Backdoor Account Found in D-Link DIR-620 Routers (bleepingcomputer.com)
Catalin Cimpanu, writing for BleepingComputer: Security researchers have found a backdoor account in the firmware of D-Link DIR-620 routers that allows hackers to take over any device reachable via the Internet. Discovered by Kaspersky Lab researchers, this backdoor grants an attacker access to the device's web panel, and there's no way in which device owners can disable this secret account. The only way to protect devices from getting hacked is to avoid having the router expose its admin panel on the WAN interface, and hence, reachable from anywhere on the Internet.
Why would anyone still buy anything from D-Link or e.g. Cisco?
With their stuff, backdoors are not the exception but mandatory feature for every device they sell. 2013, 2016, now.
https://www.theregister.co.uk/... DIR-100, DI-524, DI-524UP, DI-604S, DI-604UP, DI-604+ and TM-G5240" maybe more.
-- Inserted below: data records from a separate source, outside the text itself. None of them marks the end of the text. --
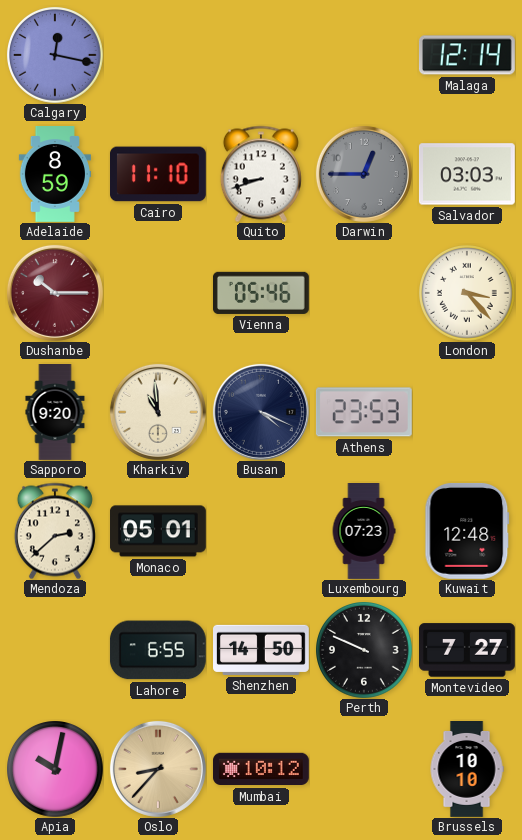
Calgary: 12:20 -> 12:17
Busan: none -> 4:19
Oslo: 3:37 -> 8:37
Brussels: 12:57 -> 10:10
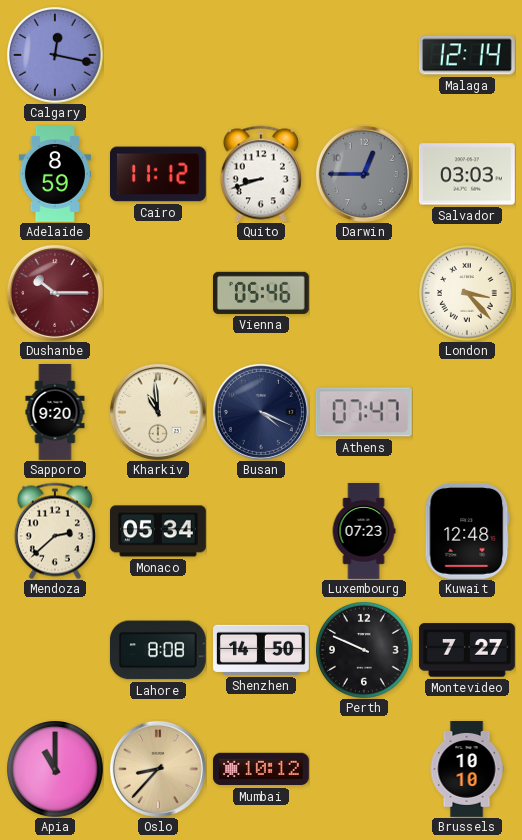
Cairo: 11:10 -> 11:12
Athens: 23:53 -> 07:47
Monaco: 05:01 -> 05:34
Lahore: 6:55 -> 8:08
Apia: 10:02 -> 11:00
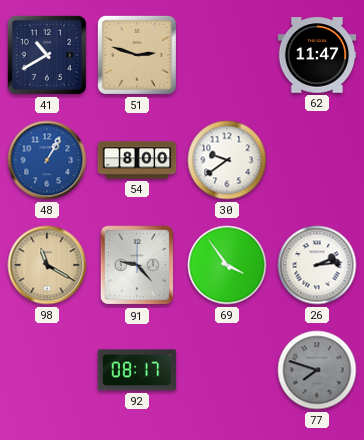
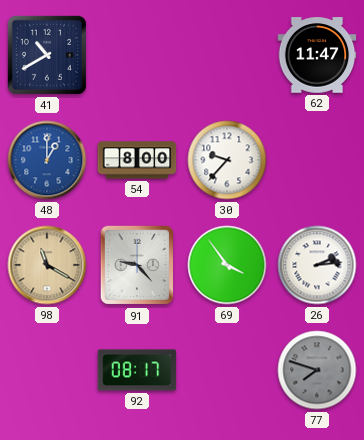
51: 2:48 -> none
48: 1:05 -> 1:00
30: 9:39 -> 9:37
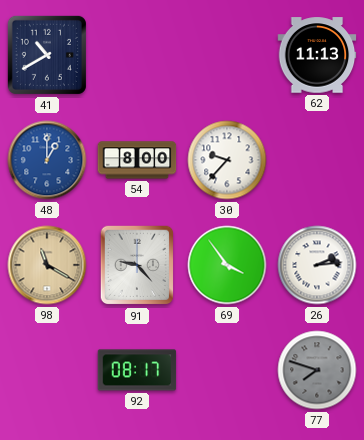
62: 11:47 -> 11:13
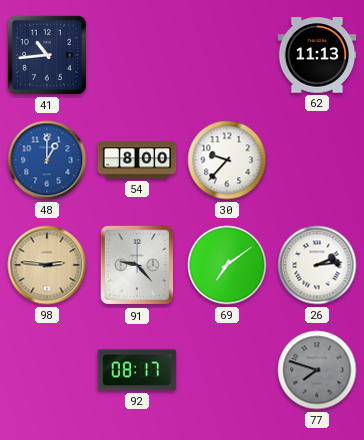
41: 10:40 -> 10:44
98: 11:20 -> 2:46
69: 3:54 -> 7:09
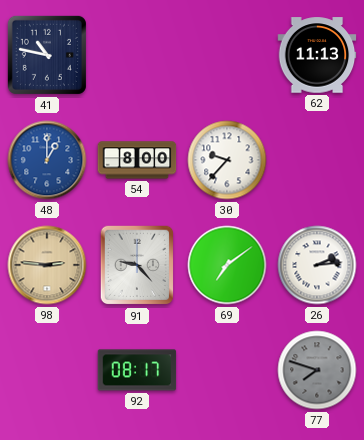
41: 10:44 -> 10:47
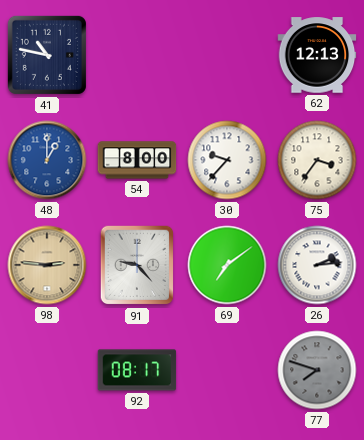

https://thehackernews.com/2016... DWR-932 B
So, sure once maybe it's an error or oversight. But the number of backdoors with pretty much all router manufacturers, from low end cheapo consumer D-Link to usurious Cisco plated with gold stuff, shows it's not an oversight but pretty much deliberate. Both manufacturers are only examples here. All of them have similar holes several times over the last few years, repeatedly. Or they are too incompetent to be allowed to design and then sell anything to the public.